C’è poi il caso di Ventotene, dove nel 2010 hanno perso la vita due ragazze di 14 anni, proprio in seguito al distaccamento di un costone di roccia, che avrebbe dovuto essere messa in sicurezza. Qui è stato aperto solo un cantiere su sei. Per gli altri si aspetta ancora di vedere i progetti preliminari.

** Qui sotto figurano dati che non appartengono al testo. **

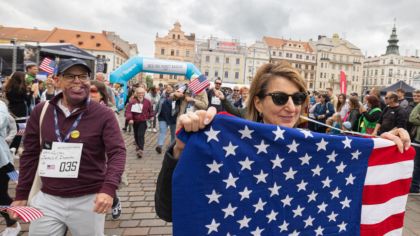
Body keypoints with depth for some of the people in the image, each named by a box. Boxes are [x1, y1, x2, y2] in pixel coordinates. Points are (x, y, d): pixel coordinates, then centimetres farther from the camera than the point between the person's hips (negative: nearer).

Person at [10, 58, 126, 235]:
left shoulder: (104, 114, -10)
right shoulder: (41, 111, 1)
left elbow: (117, 153, -16)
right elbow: (30, 155, 7)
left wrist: (109, 189, -30)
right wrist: (21, 195, 9)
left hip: (88, 200, -2)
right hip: (47, 199, 3)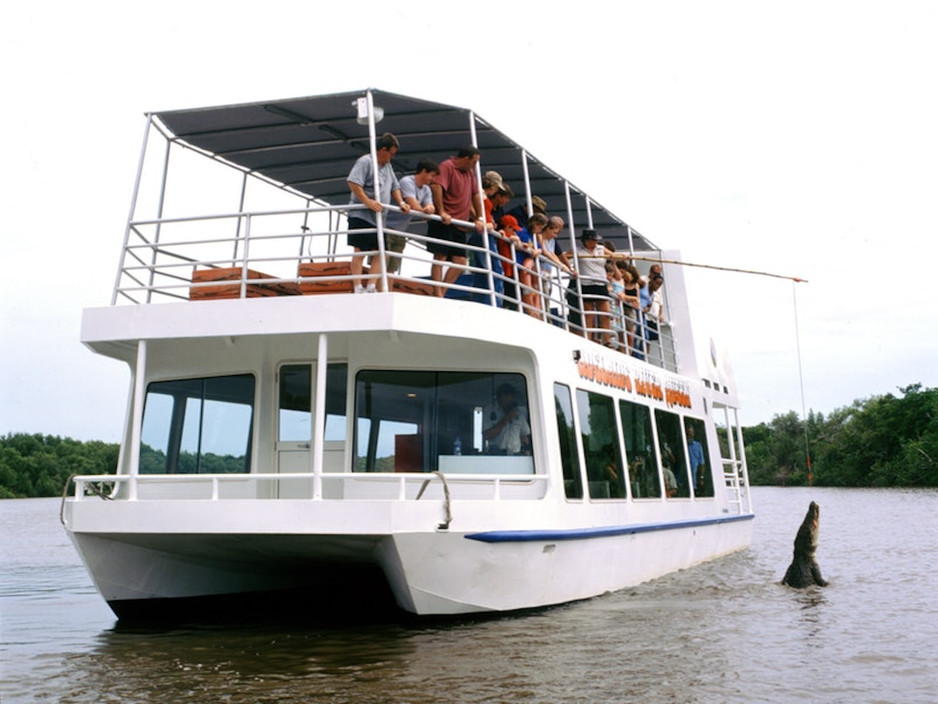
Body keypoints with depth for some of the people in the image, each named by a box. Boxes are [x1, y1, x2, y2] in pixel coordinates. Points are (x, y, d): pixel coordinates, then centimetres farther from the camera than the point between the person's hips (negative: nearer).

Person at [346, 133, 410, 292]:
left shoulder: (387, 166, 20)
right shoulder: (365, 161, -8)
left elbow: (395, 187, 25)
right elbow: (352, 182, -20)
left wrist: (401, 203, 7)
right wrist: (367, 201, -24)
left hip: (378, 218, 9)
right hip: (361, 215, -9)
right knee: (360, 251, -8)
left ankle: (371, 287, 7)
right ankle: (358, 288, -7)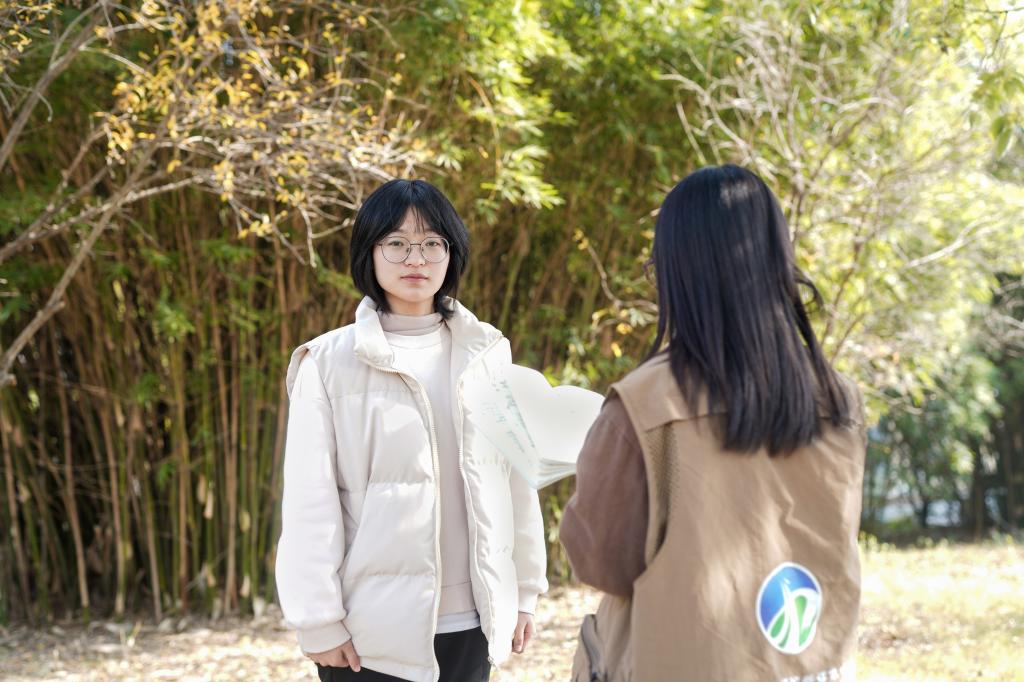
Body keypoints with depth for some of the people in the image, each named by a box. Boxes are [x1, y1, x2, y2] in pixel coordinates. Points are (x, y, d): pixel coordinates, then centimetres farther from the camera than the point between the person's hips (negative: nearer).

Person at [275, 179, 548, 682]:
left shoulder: (486, 352, 5)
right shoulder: (329, 362, -4)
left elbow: (516, 478, 8)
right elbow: (310, 501, -6)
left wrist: (524, 591, 8)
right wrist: (318, 621, -8)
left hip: (468, 620, 3)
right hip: (372, 628, -3)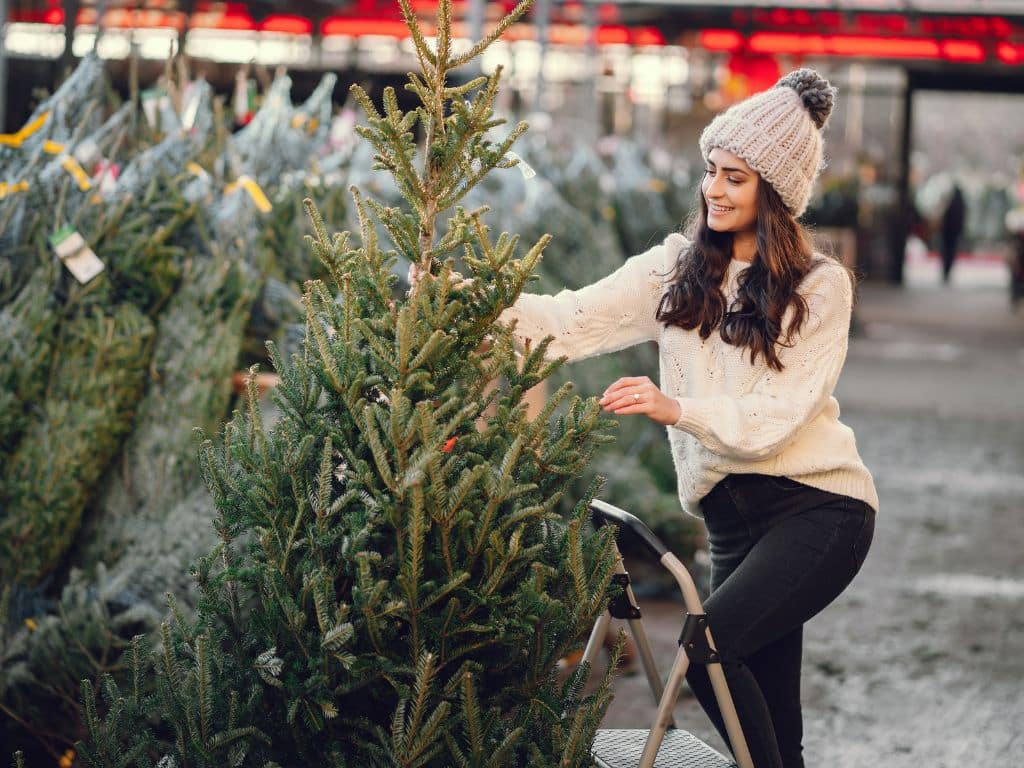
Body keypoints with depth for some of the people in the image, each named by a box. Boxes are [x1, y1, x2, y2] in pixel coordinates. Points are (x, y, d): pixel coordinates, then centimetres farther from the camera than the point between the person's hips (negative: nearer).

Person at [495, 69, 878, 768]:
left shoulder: (821, 287, -3)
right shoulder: (679, 267, 7)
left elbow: (779, 414, -13)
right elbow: (578, 321, -5)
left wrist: (676, 408, -26)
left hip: (817, 504, -5)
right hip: (733, 510, 5)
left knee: (708, 641, -25)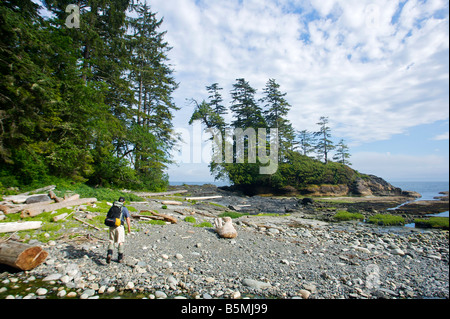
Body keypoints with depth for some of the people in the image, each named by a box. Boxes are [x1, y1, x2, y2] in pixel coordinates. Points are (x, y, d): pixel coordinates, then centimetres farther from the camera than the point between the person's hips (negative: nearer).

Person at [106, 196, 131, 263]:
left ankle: (109, 254, -12)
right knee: (120, 242, 9)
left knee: (111, 241, 12)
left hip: (112, 226, 3)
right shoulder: (124, 208, 0)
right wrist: (129, 228, 4)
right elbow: (127, 219, -4)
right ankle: (120, 258, 15)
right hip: (119, 226, -3)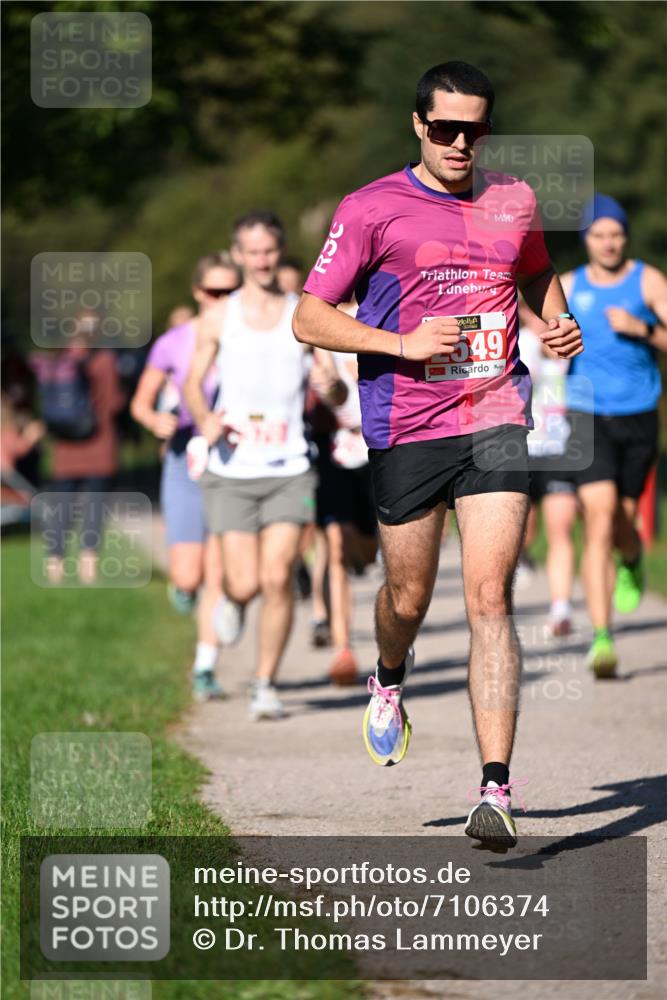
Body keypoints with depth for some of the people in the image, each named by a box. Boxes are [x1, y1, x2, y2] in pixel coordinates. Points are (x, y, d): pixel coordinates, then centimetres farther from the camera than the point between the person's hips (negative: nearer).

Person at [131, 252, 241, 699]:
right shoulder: (174, 344, -2)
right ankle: (182, 584, 31)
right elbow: (141, 402, 8)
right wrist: (156, 420, -13)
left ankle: (205, 669, 3)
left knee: (219, 577, -6)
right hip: (187, 463, 0)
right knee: (188, 578, -6)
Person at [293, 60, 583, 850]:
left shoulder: (514, 201, 9)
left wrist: (558, 322, 9)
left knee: (489, 598, -10)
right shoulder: (372, 209, -4)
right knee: (409, 598, 11)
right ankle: (390, 679, 49)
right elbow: (308, 319, -4)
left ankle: (495, 790, -12)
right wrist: (404, 343, -16)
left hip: (495, 422, 1)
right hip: (405, 429, -1)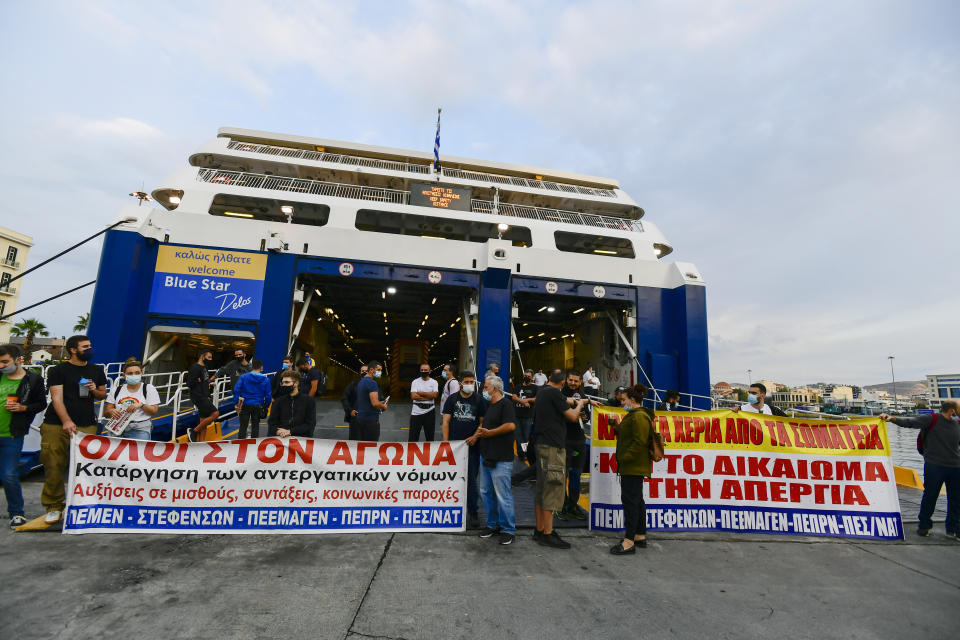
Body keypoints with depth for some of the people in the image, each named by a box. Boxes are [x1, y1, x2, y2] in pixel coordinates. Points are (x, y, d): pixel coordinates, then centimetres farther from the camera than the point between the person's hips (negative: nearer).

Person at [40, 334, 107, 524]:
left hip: (87, 426, 2)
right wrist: (66, 421, -19)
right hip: (56, 425, -2)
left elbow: (103, 394, 22)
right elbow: (56, 397, -7)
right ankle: (53, 507, 12)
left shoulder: (96, 370, 15)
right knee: (54, 467, -1)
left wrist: (95, 391, -2)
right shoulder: (58, 370, 2)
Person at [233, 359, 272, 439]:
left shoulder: (243, 377, -3)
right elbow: (268, 395, -2)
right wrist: (265, 406, 9)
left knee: (243, 426, 7)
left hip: (245, 405, 0)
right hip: (258, 406, 1)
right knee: (255, 426, 12)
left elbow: (236, 389, -9)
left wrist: (237, 402, -5)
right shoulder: (265, 380, -3)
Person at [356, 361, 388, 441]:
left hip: (360, 417, 9)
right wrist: (383, 407, -4)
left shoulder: (361, 382, 14)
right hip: (371, 419, -9)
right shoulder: (372, 383, -16)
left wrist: (380, 403, 15)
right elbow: (375, 403, -24)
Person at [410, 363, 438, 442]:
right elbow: (413, 396, -12)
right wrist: (428, 397, -13)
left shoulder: (434, 382, 2)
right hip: (417, 411, -1)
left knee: (430, 435, 12)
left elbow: (434, 395, -14)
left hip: (430, 411, 1)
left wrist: (420, 393, -12)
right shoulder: (415, 382, 1)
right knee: (413, 436, 2)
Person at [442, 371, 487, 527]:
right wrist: (445, 442, -4)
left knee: (470, 479, 3)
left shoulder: (479, 400, 2)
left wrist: (475, 436, -13)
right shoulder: (452, 399, 4)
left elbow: (483, 422, 3)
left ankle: (473, 512, 16)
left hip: (471, 445, -1)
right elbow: (446, 421, 3)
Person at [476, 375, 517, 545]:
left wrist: (489, 433, -17)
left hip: (500, 459, -9)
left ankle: (508, 530, 11)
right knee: (486, 492, 15)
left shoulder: (505, 404, -11)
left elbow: (511, 425, -24)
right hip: (485, 456, 10)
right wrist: (476, 436, 15)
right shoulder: (489, 405, 17)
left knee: (503, 495, -3)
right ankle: (492, 525, 28)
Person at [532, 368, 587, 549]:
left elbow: (565, 400, 26)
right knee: (552, 488, -5)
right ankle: (548, 534, 0)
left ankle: (540, 530, 23)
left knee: (541, 488, 14)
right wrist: (579, 405, 10)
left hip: (542, 444, 10)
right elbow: (573, 416, -8)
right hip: (553, 446, -10)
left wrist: (581, 400, 30)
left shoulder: (542, 391, 14)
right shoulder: (554, 393, -13)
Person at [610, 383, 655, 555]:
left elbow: (640, 442, -24)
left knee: (630, 500, -8)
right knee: (636, 500, 16)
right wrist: (618, 429, 16)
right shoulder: (634, 415, 18)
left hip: (633, 466, -11)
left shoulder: (639, 416, -17)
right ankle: (640, 536, 26)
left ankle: (629, 542, -4)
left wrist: (624, 458, -22)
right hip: (632, 466, 11)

Il caso di Civita di Bagnoregio
Non poteva mancare nell’elenco degli interventi di messa in sicurezza Civita di Bagnoregio, in provincia di Viterbo, conosciuta anche come la “città che muore”. Il piccolo borgo è raggiungibile solo attraverso un ponte pedonale in cemento armato costruito alla fine degli anni ’60 del ‘900. E proprio qui si sta lavorando per la messa in sicurezza. Il progetto originario per un valore di 2 milioni di euro interessava solo una parte della passerella di accesso alla cittadina. In seguito l’intervento è stato ampliato e i lavori ora sono in corso. Anche in questo caso i tempi si sono allungati proprio in seguito alla rimodulazione del progetto che non era stato considerato sufficiente a risolvere il problema della messa in sicurezza.

La collina dei Parioli
Tempi lunghissimi anche per uno degli interventi più importanti che riguardano Roma, il consolidamento della collina dei Parioli, un lavoro che vale quasi 5 milioni di euro di fondi pubblici. In questo caso  i passaggi di approvazione del progetto esecutivo sono stati più lunghi. Nell’area, infatti, si trovano le Catacombe di San Valentino, che appartengono come competenza alla Sopraintendenza Archeologica del Vaticano. “Abbiamo dovuto coinvolgere l’organismo extraterritoriale  – spiega il Commissario Santoro – che ha voluto seguire, passo dopo passo, tutte le fasi di elaborazione e approvazione del progetto preliminare”. Ora finalmente la gara è partita, ma ci vorranno mesi e mesi prima che venga dato in appalto il lavoro e possa aprire il cantiere.

Lo scandalo Fiumicino
Fino a poco tempo fa sulle cartine che riguardavano il centro abitato di Fiumicino si vedeva spalmato un bel colore rosso fuoco, che voleva dire richio di morte e impossibilità a costruire. A parte l’incongruenza che quel rosso veniva spalmato su un territorio già costruito quasi in toto, restava da risolvere il èproblema del cosiddetto “erischio esondazione”. L’Autorità di bacino del Tevere già da anni ha dato le sue prescrizioni, in parte accolte dall’Autorità portale che ha innalzato gli argini del Porto Canale così di sdoganare parte dell’Isola Sacra, che infatti sulle cartine ora è “verde”. Resta però il problema sull’altro versante del Fiume Tevere, e su questo nessuno si è mai mosso. Tanti progetti, ipotesi di strada argine spostata sulle cartine, promesse di soluzione e minacce di delocalizzazione. Tutte parole. Ad oggi il rischio esondazione ancora esiste, così come esistono le case. E in tutto ciò Fiumicino è forse l’unico comune costiero ad alto rischio non inserito nel programma di interventi regionale. Un paradosso nel paradosso dell’immobilismo.